I've read that there's a closed formula for this problem.. and it shouldn't be too hard since there're many people solved it during the contest..

So.. any hint about the formula? I've thought about this problem for few days but no results..

For me, it seems that this problem is more difficult than calculating n-th harmonic number and calculating n!, of which to the best of my knowledge, there's no closed formula...

Thanks.

First, you can separate i and j: sum_{i=1..n} sum_{j=1..m} (f(i)*g(j)) = (sum_{i=1..n} f(i)) * (sum_{j=1..m} g(j))

Then try to rewrite 1/(k(k+1)(k+2)(k+3)) as a linear combination of 1/k, 1/(k+1), 1/(k+2), 1/(k+3), and you'll get telescoping sums.

Well, the formula for 1/(k(k+1)) should've been standard knowledge and this problem is just an extension.
I think it has to be of the following forms:
A + 1/(B(n+1)(n+2)...(n+k)) where k+1 is the number of factors in the denominator of the summand.

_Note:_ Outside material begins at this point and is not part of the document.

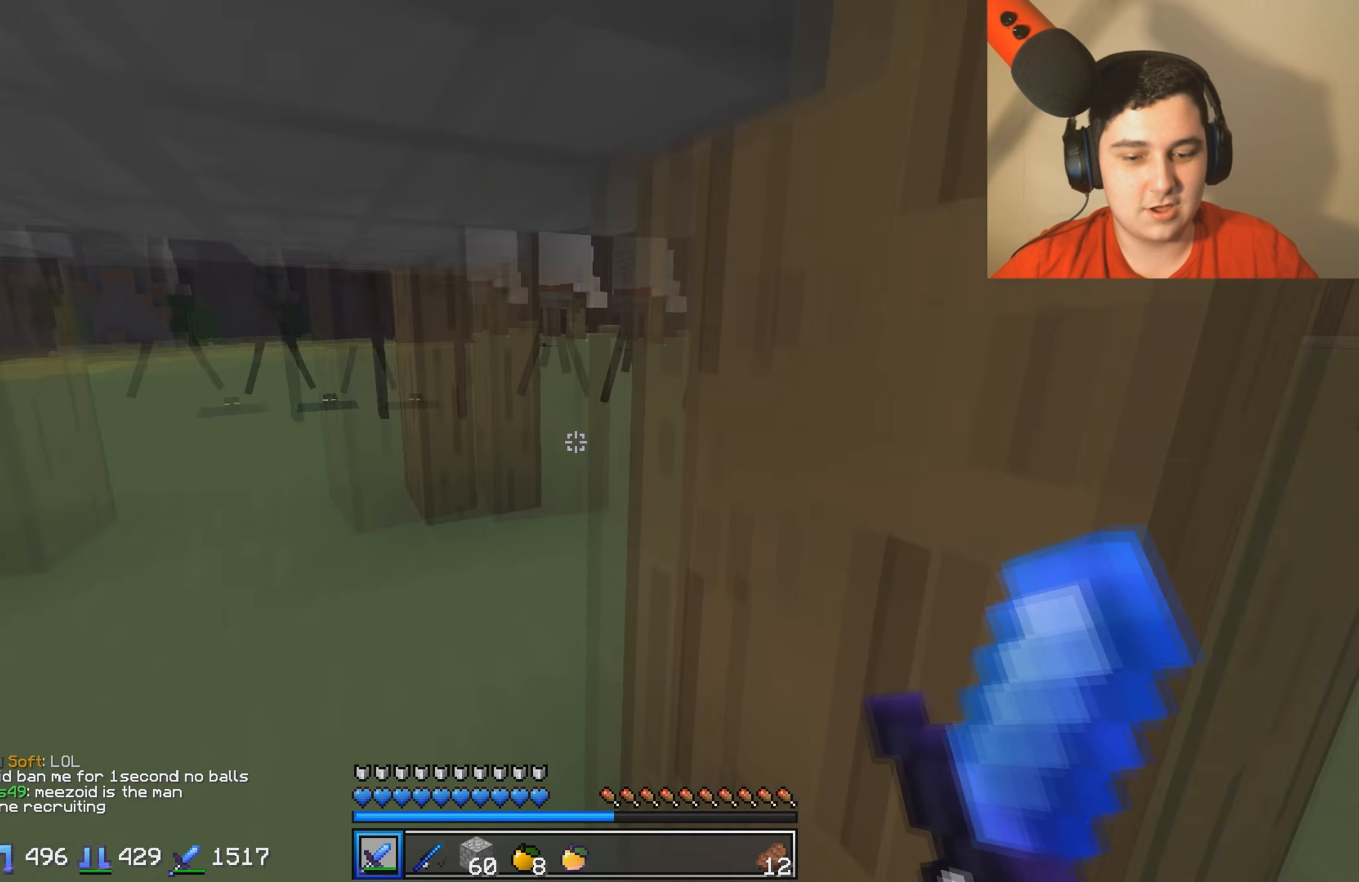
{"keys": [], "events": [[67, "w", "up"], [150, "s", "down"], [267, "a", "up"], [367, "s", "up"]]}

The problem here is getting tle for no obvious reason. I had to make weird optimizations to get AC in more than 9.3 secs.

OK, thx, I think I got it

The keyword is telescoping.. hehe.. my math is poor..

sclo wrote: The problem here is getting tle for no obvious reason. I had to make weird optimizations to get AC in more than 9.3 secs.

I am not sure if it is your gcd/division implementation, or maybe the way you are multiplying it. My sum for [1,n] is something like A/(C1*(A+C2)), where A=f(n) and C1,C2 are constants (and A is "nice"). Before I multiply two sums, I reduce the fractions, maybe you don't?

sclo wrote:The problem here is getting tle for no obvious reason. I had to make weird optimizations to get AC in more than 9.3 secs.

By choosing the proper order of calculations, you never have to multiply two bigints or divide one by an other. Instead you only need multiplication of a bigint by a regular int and division by a regular int. This can save lots of time. (This under the assumption that the base of your bigints is >1000000003).